Afshin Rattansi has for more than a decade worked in broadcast and print media around the world. In the UK, he has worked at The Guardian, the New Statesman, for every regional and national outlet of the BBC. In 1999, he helped to launch the developing world’s first global financial news and current affairs channel. He is currently a news anchor for Press TV. Rattansi has written six novels including The Dream of the Decade – The London Novels. He recently spoke with Joshua Frank about Press TV.
Joshua Frank: Afshin, can you tell us a little about Press TV? How long has the station been on the air?
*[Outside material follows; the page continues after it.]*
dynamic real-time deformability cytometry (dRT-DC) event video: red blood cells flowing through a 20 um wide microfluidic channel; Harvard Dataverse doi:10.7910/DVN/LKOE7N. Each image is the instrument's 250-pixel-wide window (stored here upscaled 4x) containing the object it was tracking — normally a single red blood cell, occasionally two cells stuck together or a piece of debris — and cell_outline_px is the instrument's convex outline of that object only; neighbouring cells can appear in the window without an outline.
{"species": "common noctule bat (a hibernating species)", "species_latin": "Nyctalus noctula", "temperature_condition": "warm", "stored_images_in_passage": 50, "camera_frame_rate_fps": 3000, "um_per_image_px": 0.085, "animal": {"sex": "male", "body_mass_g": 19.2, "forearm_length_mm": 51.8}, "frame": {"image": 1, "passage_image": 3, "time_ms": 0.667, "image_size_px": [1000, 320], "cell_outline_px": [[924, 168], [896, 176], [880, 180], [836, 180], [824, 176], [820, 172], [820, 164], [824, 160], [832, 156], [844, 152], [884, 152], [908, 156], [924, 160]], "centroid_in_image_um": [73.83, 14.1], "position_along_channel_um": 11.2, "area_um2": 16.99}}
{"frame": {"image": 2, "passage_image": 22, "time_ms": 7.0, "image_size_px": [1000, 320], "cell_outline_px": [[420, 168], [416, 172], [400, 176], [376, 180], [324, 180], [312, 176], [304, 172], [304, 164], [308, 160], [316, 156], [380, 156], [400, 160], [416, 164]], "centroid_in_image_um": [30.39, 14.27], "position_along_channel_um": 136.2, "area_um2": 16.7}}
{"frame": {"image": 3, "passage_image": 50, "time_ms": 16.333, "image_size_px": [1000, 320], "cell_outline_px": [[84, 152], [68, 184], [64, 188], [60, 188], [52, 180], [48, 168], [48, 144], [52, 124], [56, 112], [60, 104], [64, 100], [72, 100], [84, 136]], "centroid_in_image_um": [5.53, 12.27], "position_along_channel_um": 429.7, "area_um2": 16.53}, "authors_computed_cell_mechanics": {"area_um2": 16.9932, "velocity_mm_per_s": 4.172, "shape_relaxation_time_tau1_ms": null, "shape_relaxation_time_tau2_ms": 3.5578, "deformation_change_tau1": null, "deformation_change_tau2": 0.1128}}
Afshin Rattansi: Certainly more than a year. It’s an initiative by the Iranian government to counter some of the more crazy assumptions that other international channels make about the Middle East. Of course, given the crippling siege of Gaza at the moment, international media can’t even get into the place so that makes Press TV uniquely able to cover something that the rest of the world’s media seems to have forgotten. The “narrative”, as the fashionable post po-mo word goes, seems to be that the U.S. made a mistake by invading Iraq rather than the whole operation being an international war crime.
If Press TV can redress the balance a bit, it would be good. Also, wars in Africa are covered on other stations as if they are purely about “black people fighting each other” just as famines are somehow natural phenomena. Little is told about the corporate background to conflicts in a continent in which the positive stories seem to be about animals and “entrepreneurs” somehow battling, atomistically, against the tide.
Frank: You aren’t a native of Iran, so how did you get involved with Press TV?
Rattansi: There may be some Iranian in me! Afshin is an Iranian name and I think there is a possibility my roots are from the a magician’s castle in Alamut but that’s a long story and goes back a thousand years or so,
But seriously, I had been at Bloomberg News, hired to revamp things, after my time at CNN International and Al Jazeera Arabic and, most enlightening of all, the Today programme at the BBC. The mainstream coverage in the run-up to the invasion of Iraq was very poor even if Today and its source, the late David Kelly, tried its best to allow listeners another view of what the British government was spouting about WMD in Iraq. It was odd as twenty years ago I was accused of being against an ally, Saddam Hussein. I had helped make a documentary for Channel 4 in the UK about how Western companies, in particular architectural firms akin to Albert Speer acolytes, were aiding
Saddam.
The British government didn’t like it at all and yet, once I was working at Today, my colleagues and I were being accused of being apologists for Saddam because we could tell that the government was lying about WMD. Blair’s people unleashed an onslaught that led to the resignations of all the most senior staff at the BBC. I left for the Jazeera Arabic programme, Top Secret, which identified the 911 attackers when Osama bin Laden himself contacted the programme to name the perpetrators. They would be caught even as we ran the trailers.
Well, after that story the Qatari Al Jazeera Arabic was chastened as we prepared for the launch of the English-language channel. As for my attempt at trying to get Bloomberg to avoid bluster and actually cover what was well known – the impending financial catastrophe – it ended in failure. In between, at CNN, coverage of the financial world was laughable. I remember talking to financial editor, Todd Benjamin who was nonchalantly cheerleading multinationals without a care in the world for the house of cards.
It was in this context, that I was getting worried that the same mistakes were going to be made all over again, vis a vis Iran. For me, the deaths of more than a million people in Iraq let alone the disastrous interventions in Afghanistan were axiomatic. Reading Seymour Hersh had me worried and I still don’t know if he was being used. But Iran was the story. Thankfully, that’s died down a little. But going to Tehran seemed a responsible thing to do.
Frank: Do you think the mood has changed because of the forthcoming change in administrations here in the United States? What’s the perception among Iranians about Barack Obama?
Rattansi: I think the mood hasn’t changed at all. Certainly, Hillary Clinton’s appointment as Secretary of State and the possibility of Dennis Ross and Richard Holbrooke hardly inspires much confidence. Nevertheless, there was a certain amount of heat generated by the electoral victory of Barrack Obama.
Frank: How can people in the US tune in to Press TV, and why do you think it’s important that they should?
Rattansi: Press TV is available in the U.S. through special servers via the internet at presstv.com. I think the audience will certainly get a very different perspective to that on other channels of world events and they may be surprised to see that many of the people interviewed on the channel – from Noam Chomsky to Gore Vidal to Amy Goodman – are all American.
Press TV is available in Europe on Sky Channel 515.